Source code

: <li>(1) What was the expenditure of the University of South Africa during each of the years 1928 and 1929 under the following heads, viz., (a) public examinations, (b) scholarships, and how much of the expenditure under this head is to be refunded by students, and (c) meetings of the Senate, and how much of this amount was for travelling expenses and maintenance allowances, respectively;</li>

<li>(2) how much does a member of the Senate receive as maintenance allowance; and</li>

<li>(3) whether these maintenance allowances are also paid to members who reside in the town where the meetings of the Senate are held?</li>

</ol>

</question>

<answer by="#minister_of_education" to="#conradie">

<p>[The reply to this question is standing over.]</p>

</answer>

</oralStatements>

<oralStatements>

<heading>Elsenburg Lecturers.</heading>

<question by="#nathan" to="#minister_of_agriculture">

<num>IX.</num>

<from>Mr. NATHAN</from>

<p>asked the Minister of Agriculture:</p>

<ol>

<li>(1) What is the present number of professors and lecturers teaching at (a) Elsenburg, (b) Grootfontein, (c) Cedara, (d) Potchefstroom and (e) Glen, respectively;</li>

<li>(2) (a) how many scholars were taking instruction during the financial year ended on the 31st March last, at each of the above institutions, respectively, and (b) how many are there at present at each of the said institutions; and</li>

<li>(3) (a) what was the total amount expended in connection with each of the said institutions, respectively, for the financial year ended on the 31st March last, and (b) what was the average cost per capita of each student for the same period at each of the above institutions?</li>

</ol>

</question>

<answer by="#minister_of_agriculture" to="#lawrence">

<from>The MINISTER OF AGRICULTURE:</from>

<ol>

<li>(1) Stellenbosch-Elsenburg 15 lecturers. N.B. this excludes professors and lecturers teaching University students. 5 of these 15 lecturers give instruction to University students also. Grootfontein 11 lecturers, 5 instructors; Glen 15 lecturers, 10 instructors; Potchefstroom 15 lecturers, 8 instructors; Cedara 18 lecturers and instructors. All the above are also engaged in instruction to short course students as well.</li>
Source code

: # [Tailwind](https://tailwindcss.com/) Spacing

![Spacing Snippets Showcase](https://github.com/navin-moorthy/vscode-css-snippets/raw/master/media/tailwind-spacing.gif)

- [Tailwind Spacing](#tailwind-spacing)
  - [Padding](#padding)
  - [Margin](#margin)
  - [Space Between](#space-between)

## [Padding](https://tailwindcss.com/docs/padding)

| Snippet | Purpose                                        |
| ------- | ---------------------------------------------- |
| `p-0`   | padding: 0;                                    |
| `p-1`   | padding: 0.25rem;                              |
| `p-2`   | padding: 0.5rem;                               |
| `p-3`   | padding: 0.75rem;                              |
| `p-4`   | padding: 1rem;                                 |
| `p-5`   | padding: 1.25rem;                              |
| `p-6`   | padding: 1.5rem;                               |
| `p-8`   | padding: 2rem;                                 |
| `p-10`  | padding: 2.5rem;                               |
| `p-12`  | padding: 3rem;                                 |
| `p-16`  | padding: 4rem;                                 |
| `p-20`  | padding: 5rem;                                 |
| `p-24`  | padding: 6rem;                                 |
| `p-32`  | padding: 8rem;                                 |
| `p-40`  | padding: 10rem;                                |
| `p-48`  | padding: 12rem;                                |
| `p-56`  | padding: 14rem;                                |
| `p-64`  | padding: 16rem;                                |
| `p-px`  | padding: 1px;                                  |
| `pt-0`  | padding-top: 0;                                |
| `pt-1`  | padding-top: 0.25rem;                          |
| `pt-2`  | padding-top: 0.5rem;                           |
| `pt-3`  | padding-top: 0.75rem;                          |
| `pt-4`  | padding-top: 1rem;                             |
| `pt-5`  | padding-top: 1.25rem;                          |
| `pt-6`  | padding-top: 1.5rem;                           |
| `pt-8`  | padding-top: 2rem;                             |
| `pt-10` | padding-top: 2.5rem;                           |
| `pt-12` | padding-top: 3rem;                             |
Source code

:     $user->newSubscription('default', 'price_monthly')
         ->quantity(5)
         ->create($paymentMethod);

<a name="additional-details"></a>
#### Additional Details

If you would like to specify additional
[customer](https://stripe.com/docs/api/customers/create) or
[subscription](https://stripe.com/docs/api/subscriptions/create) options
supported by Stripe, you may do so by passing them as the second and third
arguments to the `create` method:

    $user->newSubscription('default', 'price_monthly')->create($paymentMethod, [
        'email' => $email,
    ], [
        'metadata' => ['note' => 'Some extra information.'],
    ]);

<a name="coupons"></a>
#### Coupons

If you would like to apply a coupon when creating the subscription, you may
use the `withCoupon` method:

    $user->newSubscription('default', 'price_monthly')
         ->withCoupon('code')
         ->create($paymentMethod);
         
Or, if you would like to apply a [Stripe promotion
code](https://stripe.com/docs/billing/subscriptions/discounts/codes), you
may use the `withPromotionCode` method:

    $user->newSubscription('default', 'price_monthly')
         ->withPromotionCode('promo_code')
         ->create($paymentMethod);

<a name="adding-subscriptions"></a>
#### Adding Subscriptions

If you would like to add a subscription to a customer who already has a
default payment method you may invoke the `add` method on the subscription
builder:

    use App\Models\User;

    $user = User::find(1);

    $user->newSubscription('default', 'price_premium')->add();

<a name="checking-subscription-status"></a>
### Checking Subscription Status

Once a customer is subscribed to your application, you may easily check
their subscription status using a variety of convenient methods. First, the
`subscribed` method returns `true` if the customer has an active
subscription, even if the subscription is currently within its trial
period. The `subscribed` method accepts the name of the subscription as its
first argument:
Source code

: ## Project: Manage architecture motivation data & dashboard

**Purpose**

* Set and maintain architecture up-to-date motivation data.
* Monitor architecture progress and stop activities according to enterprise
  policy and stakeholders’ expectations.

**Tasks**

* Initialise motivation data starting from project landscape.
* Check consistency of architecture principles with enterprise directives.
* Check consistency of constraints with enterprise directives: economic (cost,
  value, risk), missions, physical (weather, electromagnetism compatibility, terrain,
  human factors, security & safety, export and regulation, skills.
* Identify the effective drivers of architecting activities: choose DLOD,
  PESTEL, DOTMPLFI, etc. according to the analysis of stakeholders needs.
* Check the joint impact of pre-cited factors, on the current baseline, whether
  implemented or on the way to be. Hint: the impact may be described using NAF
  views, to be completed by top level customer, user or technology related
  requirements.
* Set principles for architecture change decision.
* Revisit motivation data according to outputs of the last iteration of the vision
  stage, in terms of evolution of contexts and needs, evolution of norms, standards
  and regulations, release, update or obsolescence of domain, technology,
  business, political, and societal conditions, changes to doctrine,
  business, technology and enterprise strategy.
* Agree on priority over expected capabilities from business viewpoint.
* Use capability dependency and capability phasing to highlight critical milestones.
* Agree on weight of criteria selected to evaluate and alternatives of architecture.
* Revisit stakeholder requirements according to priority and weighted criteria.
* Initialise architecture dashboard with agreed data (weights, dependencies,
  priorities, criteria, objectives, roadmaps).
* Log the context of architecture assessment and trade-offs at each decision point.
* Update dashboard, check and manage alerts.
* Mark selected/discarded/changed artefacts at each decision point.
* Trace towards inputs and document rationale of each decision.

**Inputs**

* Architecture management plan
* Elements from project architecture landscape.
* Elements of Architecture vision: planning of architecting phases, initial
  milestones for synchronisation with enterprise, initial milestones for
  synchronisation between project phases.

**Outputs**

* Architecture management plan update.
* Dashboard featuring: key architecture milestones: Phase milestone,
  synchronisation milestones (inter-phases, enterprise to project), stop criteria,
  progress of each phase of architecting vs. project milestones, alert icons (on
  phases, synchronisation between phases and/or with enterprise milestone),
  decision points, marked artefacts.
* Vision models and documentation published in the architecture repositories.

——————

Copy out the records above, swapping every instance of "Senate" for "Council" and leaving everything else unchanged.

▶ **The completed task**
Source code

: <li>(1) What was the expenditure of the University of South Africa during each of the years 1928 and 1929 under the following heads, viz., (a) public examinations, (b) scholarships, and how much of the expenditure under this head is to be refunded by students, and (c) meetings of the Council, and how much of this amount was for travelling expenses and maintenance allowances, respectively;</li>

<li>(2) how much does a member of the Council receive as maintenance allowance; and</li>

<li>(3) whether these maintenance allowances are also paid to members who reside in the town where the meetings of the Council are held?</li>

</ol>

</question>

<answer by="#minister_of_education" to="#conradie">

<p>[The reply to this question is standing over.]</p>

</answer>

</oralStatements>

<oralStatements>

<heading>Elsenburg Lecturers.</heading>

<question by="#nathan" to="#minister_of_agriculture">

<num>IX.</num>

<from>Mr. NATHAN</from>

<p>asked the Minister of Agriculture:</p>

<ol>

<li>(1) What is the present number of professors and lecturers teaching at (a) Elsenburg, (b) Grootfontein, (c) Cedara, (d) Potchefstroom and (e) Glen, respectively;</li>

<li>(2) (a) how many scholars were taking instruction during the financial year ended on the 31st March last, at each of the above institutions, respectively, and (b) how many are there at present at each of the said institutions; and</li>

<li>(3) (a) what was the total amount expended in connection with each of the said institutions, respectively, for the financial year ended on the 31st March last, and (b) what was the average cost per capita of each student for the same period at each of the above institutions?</li>

</ol>

</question>

<answer by="#minister_of_agriculture" to="#lawrence">

<from>The MINISTER OF AGRICULTURE:</from>

<ol>

<li>(1) Stellenbosch-Elsenburg 15 lecturers. N.B. this excludes professors and lecturers teaching University students. 5 of these 15 lecturers give instruction to University students also. Grootfontein 11 lecturers, 5 instructors; Glen 15 lecturers, 10 instructors; Potchefstroom 15 lecturers, 8 instructors; Cedara 18 lecturers and instructors. All the above are also engaged in instruction to short course students as well.</li>
Source code

: # [Tailwind](https://tailwindcss.com/) Spacing

![Spacing Snippets Showcase](https://github.com/navin-moorthy/vscode-css-snippets/raw/master/media/tailwind-spacing.gif)

- [Tailwind Spacing](#tailwind-spacing)
  - [Padding](#padding)
  - [Margin](#margin)
  - [Space Between](#space-between)

## [Padding](https://tailwindcss.com/docs/padding)

| Snippet | Purpose                                        |
| ------- | ---------------------------------------------- |
| `p-0`   | padding: 0;                                    |
| `p-1`   | padding: 0.25rem;                              |
| `p-2`   | padding: 0.5rem;                               |
| `p-3`   | padding: 0.75rem;                              |
| `p-4`   | padding: 1rem;                                 |
| `p-5`   | padding: 1.25rem;                              |
| `p-6`   | padding: 1.5rem;                               |
| `p-8`   | padding: 2rem;                                 |
| `p-10`  | padding: 2.5rem;                               |
| `p-12`  | padding: 3rem;                                 |
| `p-16`  | padding: 4rem;                                 |
| `p-20`  | padding: 5rem;                                 |
| `p-24`  | padding: 6rem;                                 |
| `p-32`  | padding: 8rem;                                 |
| `p-40`  | padding: 10rem;                                |
| `p-48`  | padding: 12rem;                                |
| `p-56`  | padding: 14rem;                                |
| `p-64`  | padding: 16rem;                                |
| `p-px`  | padding: 1px;                                  |
| `pt-0`  | padding-top: 0;                                |
| `pt-1`  | padding-top: 0.25rem;                          |
| `pt-2`  | padding-top: 0.5rem;                           |
| `pt-3`  | padding-top: 0.75rem;                          |
| `pt-4`  | padding-top: 1rem;                             |
| `pt-5`  | padding-top: 1.25rem;                          |
| `pt-6`  | padding-top: 1.5rem;                           |
| `pt-8`  | padding-top: 2rem;                             |
| `pt-10` | padding-top: 2.5rem;                           |
| `pt-12` | padding-top: 3rem;                             |
Source code

:     $user->newSubscription('default', 'price_monthly')
         ->quantity(5)
         ->create($paymentMethod);

<a name="additional-details"></a>
#### Additional Details

If you would like to specify additional
[customer](https://stripe.com/docs/api/customers/create) or
[subscription](https://stripe.com/docs/api/subscriptions/create) options
supported by Stripe, you may do so by passing them as the second and third
arguments to the `create` method:

    $user->newSubscription('default', 'price_monthly')->create($paymentMethod, [
        'email' => $email,
    ], [
        'metadata' => ['note' => 'Some extra information.'],
    ]);

<a name="coupons"></a>
#### Coupons

If you would like to apply a coupon when creating the subscription, you may
use the `withCoupon` method:

    $user->newSubscription('default', 'price_monthly')
         ->withCoupon('code')
         ->create($paymentMethod);
         
Or, if you would like to apply a [Stripe promotion
code](https://stripe.com/docs/billing/subscriptions/discounts/codes), you
may use the `withPromotionCode` method:

    $user->newSubscription('default', 'price_monthly')
         ->withPromotionCode('promo_code')
         ->create($paymentMethod);

<a name="adding-subscriptions"></a>
#### Adding Subscriptions

If you would like to add a subscription to a customer who already has a
default payment method you may invoke the `add` method on the subscription
builder:

    use App\Models\User;

    $user = User::find(1);

    $user->newSubscription('default', 'price_premium')->add();

<a name="checking-subscription-status"></a>
### Checking Subscription Status

Once a customer is subscribed to your application, you may easily check
their subscription status using a variety of convenient methods. First, the
`subscribed` method returns `true` if the customer has an active
subscription, even if the subscription is currently within its trial
period. The `subscribed` method accepts the name of the subscription as its
first argument:
Source code

: ## Project: Manage architecture motivation data & dashboard

**Purpose**

* Set and maintain architecture up-to-date motivation data.
* Monitor architecture progress and stop activities according to enterprise
  policy and stakeholders’ expectations.

**Tasks**

* Initialise motivation data starting from project landscape.
* Check consistency of architecture principles with enterprise directives.
* Check consistency of constraints with enterprise directives: economic (cost,
  value, risk), missions, physical (weather, electromagnetism compatibility, terrain,
  human factors, security & safety, export and regulation, skills.
* Identify the effective drivers of architecting activities: choose DLOD,
  PESTEL, DOTMPLFI, etc. according to the analysis of stakeholders needs.
* Check the joint impact of pre-cited factors, on the current baseline, whether
  implemented or on the way to be. Hint: the impact may be described using NAF
  views, to be completed by top level customer, user or technology related
  requirements.
* Set principles for architecture change decision.
* Revisit motivation data according to outputs of the last iteration of the vision
  stage, in terms of evolution of contexts and needs, evolution of norms, standards
  and regulations, release, update or obsolescence of domain, technology,
  business, political, and societal conditions, changes to doctrine,
  business, technology and enterprise strategy.
* Agree on priority over expected capabilities from business viewpoint.
* Use capability dependency and capability phasing to highlight critical milestones.
* Agree on weight of criteria selected to evaluate and alternatives of architecture.
* Revisit stakeholder requirements according to priority and weighted criteria.
* Initialise architecture dashboard with agreed data (weights, dependencies,
  priorities, criteria, objectives, roadmaps).
* Log the context of architecture assessment and trade-offs at each decision point.
* Update dashboard, check and manage alerts.
* Mark selected/discarded/changed artefacts at each decision point.
* Trace towards inputs and document rationale of each decision.

**Inputs**

* Architecture management plan
* Elements from project architecture landscape.
* Elements of Architecture vision: planning of architecting phases, initial
  milestones for synchronisation with enterprise, initial milestones for
  synchronisation between project phases.

**Outputs**

* Architecture management plan update.
* Dashboard featuring: key architecture milestones: Phase milestone,
  synchronisation milestones (inter-phases, enterprise to project), stop criteria,
  progress of each phase of architecting vs. project milestones, alert icons (on
  phases, synchronisation between phases and/or with enterprise milestone),
  decision points, marked artefacts.
* Vision models and documentation published in the architecture repositories.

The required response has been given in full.